**Requirement:**
Your task is to find every line of the data that holds the string "hand" and copy it.

**Source information:**
• • •

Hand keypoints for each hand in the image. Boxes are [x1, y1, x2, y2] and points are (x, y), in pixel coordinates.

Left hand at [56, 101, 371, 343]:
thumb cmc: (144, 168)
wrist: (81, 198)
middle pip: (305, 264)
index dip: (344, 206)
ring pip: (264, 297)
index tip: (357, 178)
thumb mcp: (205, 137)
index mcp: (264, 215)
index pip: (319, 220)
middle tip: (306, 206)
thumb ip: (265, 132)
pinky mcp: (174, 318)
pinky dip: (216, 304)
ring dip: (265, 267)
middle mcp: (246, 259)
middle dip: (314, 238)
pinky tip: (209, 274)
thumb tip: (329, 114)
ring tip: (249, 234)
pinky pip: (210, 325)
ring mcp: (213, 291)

• • •

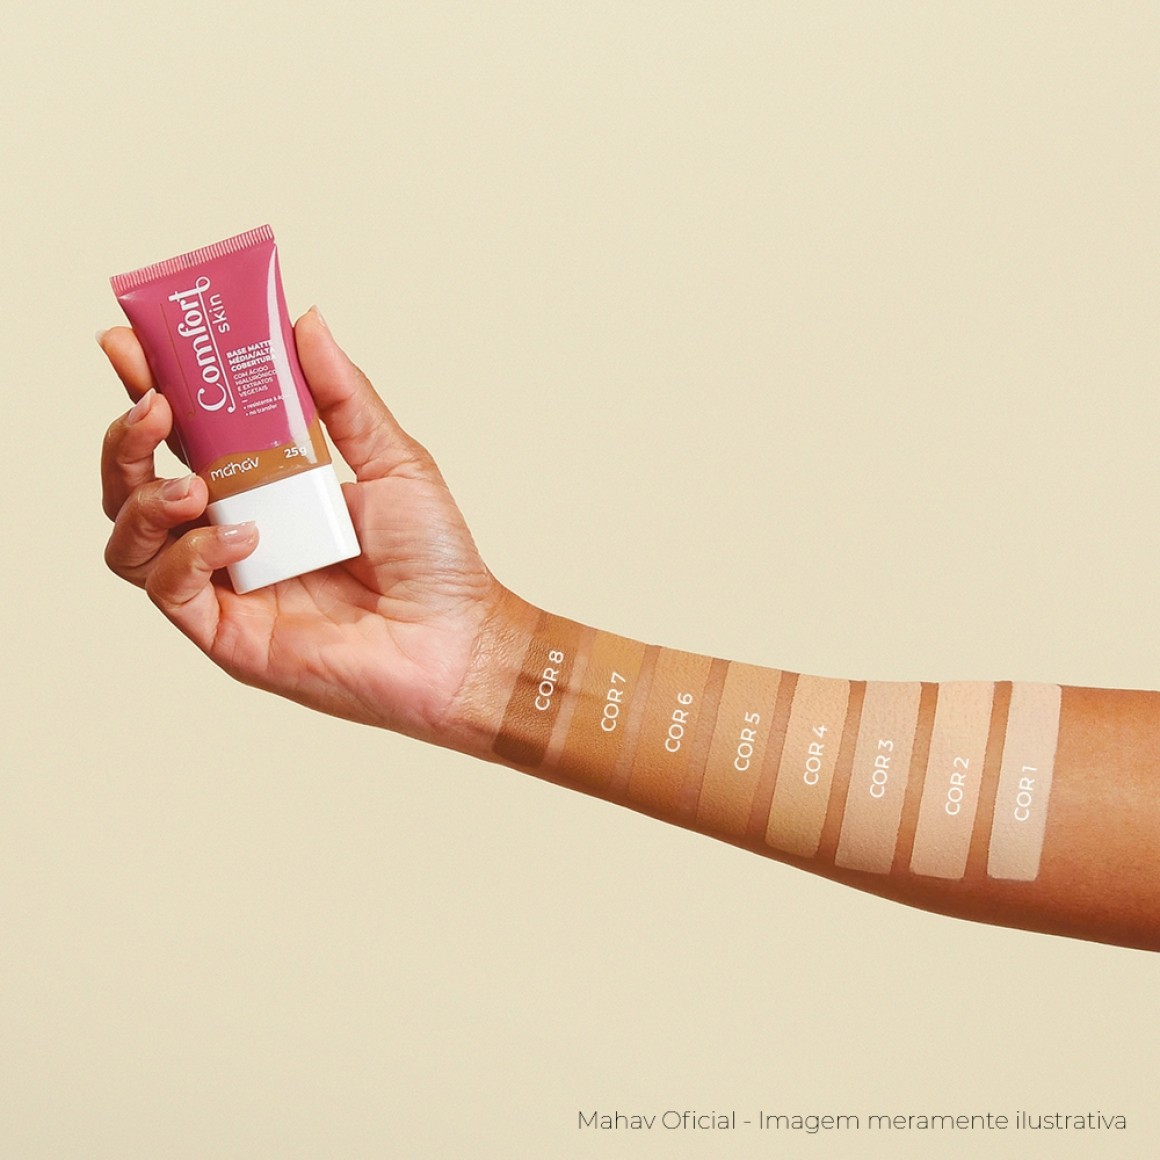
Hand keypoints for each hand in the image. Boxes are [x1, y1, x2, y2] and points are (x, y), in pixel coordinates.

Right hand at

• • •

**Answer to this task:**
Hand keypoints for each hand in the image. Boxes are [x1, y1, x2, y2] and points are (x, y), in pixel coordinates.
Left hand at [56, 101, 371, 343]:
Hand keypoints for each hand in the image. Boxes are [x1, y1, x2, y2] and points are (x, y), in pixel coordinates.
Right hand at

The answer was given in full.